═══ STUDY MATERIAL

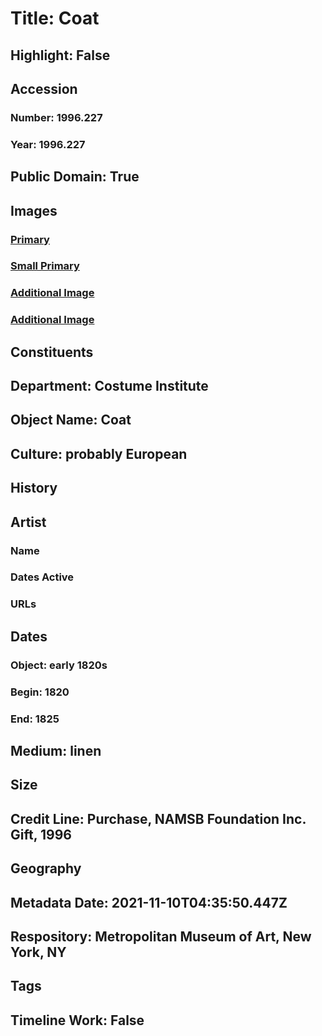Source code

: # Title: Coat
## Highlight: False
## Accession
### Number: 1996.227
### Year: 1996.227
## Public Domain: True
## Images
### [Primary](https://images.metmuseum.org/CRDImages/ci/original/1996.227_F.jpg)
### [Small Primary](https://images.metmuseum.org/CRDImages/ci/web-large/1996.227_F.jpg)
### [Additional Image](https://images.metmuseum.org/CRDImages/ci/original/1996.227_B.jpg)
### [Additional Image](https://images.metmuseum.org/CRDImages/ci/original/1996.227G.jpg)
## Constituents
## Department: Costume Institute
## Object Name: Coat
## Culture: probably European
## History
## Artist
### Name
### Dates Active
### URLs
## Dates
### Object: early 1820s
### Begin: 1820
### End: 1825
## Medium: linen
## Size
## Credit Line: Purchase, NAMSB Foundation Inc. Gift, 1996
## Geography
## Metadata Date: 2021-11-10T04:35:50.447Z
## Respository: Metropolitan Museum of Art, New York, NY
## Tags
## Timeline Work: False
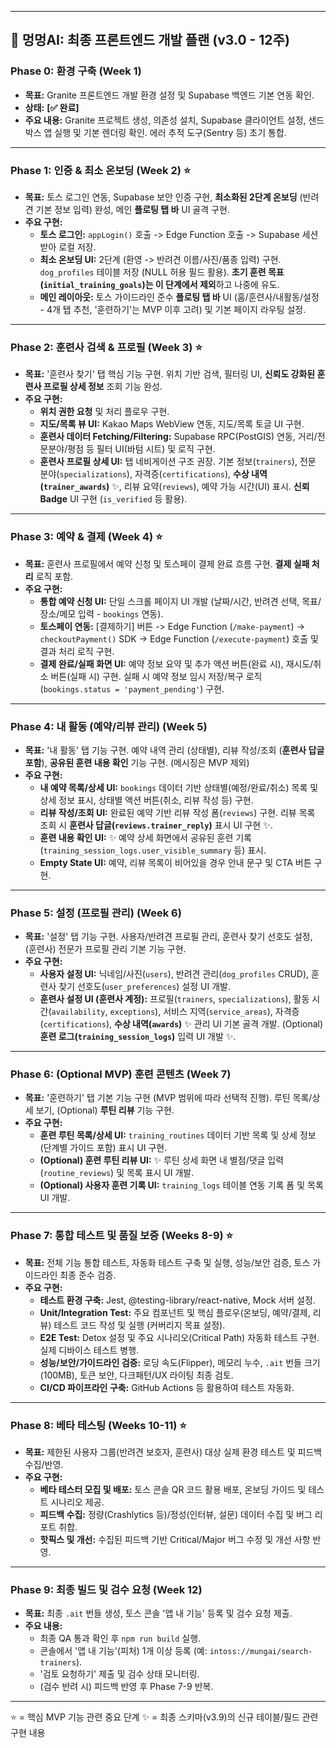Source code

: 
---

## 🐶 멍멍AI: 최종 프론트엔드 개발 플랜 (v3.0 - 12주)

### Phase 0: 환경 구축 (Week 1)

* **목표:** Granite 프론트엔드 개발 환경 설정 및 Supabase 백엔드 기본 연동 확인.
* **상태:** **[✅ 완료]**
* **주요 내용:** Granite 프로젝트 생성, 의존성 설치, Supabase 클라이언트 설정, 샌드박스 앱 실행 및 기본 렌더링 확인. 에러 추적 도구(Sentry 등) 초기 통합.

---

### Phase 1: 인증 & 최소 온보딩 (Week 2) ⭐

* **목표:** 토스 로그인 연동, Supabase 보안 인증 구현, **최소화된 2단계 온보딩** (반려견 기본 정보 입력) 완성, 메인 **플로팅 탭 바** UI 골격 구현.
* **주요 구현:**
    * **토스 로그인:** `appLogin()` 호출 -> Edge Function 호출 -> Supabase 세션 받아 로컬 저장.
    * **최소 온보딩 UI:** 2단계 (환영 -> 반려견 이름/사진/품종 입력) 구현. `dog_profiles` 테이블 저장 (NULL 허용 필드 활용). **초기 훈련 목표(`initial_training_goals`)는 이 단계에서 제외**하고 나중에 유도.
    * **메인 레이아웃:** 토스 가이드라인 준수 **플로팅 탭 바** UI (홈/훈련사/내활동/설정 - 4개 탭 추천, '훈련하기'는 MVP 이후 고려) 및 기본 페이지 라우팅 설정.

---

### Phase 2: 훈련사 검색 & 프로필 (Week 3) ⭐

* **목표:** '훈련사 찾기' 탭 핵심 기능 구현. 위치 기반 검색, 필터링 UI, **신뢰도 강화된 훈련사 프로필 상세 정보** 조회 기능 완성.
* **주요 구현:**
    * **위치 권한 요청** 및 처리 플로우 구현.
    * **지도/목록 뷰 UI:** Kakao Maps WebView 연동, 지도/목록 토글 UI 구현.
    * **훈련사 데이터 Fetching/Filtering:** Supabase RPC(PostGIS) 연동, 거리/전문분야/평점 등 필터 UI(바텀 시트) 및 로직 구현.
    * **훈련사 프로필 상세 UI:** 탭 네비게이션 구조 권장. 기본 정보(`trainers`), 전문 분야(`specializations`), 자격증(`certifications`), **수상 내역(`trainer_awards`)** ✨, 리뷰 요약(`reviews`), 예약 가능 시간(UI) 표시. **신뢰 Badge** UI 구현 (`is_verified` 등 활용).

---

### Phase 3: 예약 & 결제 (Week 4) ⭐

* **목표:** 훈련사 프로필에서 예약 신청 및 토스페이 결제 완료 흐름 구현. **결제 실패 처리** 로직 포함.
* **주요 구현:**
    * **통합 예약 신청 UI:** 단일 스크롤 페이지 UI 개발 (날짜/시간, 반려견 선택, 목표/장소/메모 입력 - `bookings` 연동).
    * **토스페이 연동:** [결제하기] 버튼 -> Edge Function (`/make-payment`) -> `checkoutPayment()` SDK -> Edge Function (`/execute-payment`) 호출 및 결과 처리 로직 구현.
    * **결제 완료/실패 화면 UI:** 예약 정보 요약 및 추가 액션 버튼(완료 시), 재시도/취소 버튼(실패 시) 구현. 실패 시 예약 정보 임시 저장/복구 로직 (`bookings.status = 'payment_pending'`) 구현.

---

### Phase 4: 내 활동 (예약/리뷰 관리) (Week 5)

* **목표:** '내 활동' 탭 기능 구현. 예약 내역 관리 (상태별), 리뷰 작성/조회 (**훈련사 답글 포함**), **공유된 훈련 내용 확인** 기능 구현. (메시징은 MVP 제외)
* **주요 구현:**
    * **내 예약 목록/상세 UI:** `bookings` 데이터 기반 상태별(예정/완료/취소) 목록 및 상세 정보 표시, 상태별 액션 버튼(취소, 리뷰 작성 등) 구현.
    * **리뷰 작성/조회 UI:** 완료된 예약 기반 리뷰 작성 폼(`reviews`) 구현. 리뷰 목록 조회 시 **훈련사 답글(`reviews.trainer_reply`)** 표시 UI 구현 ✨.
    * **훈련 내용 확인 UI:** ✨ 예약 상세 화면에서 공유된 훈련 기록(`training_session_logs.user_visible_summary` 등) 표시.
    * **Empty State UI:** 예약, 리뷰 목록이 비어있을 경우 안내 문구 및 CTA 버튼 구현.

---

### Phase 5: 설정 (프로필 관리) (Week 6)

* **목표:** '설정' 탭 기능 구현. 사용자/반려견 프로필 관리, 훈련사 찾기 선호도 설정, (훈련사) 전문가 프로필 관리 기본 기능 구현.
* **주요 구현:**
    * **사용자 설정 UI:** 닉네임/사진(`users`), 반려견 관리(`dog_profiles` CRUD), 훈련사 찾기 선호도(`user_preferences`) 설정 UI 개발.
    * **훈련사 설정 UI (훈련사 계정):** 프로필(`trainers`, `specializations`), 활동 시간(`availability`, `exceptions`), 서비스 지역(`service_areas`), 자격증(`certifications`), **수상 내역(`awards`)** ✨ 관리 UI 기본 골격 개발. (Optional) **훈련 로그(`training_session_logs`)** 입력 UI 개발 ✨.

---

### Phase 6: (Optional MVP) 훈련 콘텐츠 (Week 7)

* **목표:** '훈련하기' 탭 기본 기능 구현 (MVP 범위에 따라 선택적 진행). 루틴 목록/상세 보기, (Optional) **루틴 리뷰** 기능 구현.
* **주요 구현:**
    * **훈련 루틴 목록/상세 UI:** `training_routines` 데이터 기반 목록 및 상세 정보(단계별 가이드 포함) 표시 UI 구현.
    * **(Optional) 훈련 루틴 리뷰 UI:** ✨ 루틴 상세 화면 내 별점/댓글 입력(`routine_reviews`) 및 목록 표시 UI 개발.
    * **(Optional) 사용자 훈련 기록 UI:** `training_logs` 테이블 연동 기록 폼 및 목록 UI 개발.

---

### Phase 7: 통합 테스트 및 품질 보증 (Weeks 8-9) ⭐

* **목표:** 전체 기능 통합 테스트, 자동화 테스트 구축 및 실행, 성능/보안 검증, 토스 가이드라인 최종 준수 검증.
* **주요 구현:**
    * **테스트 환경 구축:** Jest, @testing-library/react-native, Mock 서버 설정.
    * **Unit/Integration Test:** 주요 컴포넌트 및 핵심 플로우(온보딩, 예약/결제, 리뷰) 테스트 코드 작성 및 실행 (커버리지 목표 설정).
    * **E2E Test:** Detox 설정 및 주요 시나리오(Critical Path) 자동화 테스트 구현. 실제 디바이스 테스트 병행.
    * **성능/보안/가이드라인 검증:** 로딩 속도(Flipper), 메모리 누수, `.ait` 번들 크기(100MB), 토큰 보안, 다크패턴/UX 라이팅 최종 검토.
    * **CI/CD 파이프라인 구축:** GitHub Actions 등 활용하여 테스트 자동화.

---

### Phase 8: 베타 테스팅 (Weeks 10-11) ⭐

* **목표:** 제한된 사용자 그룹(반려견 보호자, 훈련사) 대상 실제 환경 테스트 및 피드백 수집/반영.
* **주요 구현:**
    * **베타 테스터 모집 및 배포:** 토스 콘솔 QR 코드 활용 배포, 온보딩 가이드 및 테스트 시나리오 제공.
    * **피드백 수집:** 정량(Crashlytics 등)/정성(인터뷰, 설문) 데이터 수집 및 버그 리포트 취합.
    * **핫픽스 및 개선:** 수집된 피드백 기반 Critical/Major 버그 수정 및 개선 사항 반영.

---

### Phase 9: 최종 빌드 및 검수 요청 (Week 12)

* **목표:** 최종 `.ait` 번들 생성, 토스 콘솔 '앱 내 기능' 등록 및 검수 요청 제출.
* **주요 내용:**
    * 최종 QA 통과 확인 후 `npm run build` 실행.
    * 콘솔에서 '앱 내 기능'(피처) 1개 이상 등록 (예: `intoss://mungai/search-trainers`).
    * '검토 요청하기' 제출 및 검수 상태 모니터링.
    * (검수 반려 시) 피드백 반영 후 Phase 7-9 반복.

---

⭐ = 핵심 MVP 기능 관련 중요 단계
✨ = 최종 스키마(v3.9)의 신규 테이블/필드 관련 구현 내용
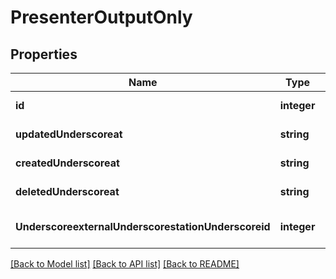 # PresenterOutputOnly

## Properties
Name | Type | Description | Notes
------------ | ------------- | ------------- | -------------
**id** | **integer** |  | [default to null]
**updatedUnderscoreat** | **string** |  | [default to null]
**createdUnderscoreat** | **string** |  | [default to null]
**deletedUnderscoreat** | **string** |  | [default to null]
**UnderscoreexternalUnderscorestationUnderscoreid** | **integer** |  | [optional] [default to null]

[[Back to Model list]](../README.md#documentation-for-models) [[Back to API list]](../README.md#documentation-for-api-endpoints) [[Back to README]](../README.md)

══════

> [PROBLEM TO WORK ON]: Lay out the listing's lines, from the line with "가이드라인 최종 준수 검증." up to and including the line with "다크패턴/UX 라이팅 최종 검토.", as a Markdown table with the columns Row and Line. Number each row and leave out blank lines.

> [REPLY TO THE TASK]:
| Row | Line |
|---|---|
| 1 | * **목표:** 전체 기능 통합 테스트, 자동화 테스트 구축 및 실행, 성능/보안 검증, 토스 가이드라인 최종 준수 검증. |
| 2 | * **주요 구현:** |
| 3 |     * **테스트 환경 구축:** Jest, @testing-library/react-native, Mock 서버 설정. |
| 4 |     * **Unit/Integration Test:** 주요 컴포넌트 및 핵심 플로우(온보딩, 예약/결제, 리뷰) 테스트 코드 작성 및 실행 (커버리지 목표 설정). |
| 5 |     * **E2E Test:** Detox 설정 및 주요 시나리오(Critical Path) 자동화 테스트 구현. 실제 디바이스 테스트 병행. |
| 6 |     * **성능/보안/가이드라인 검증:** 로딩 속도(Flipper), 메모리 누수, `.ait` 번들 크기(100MB), 토큰 보안, 다크패턴/UX 라이팅 최종 검토. |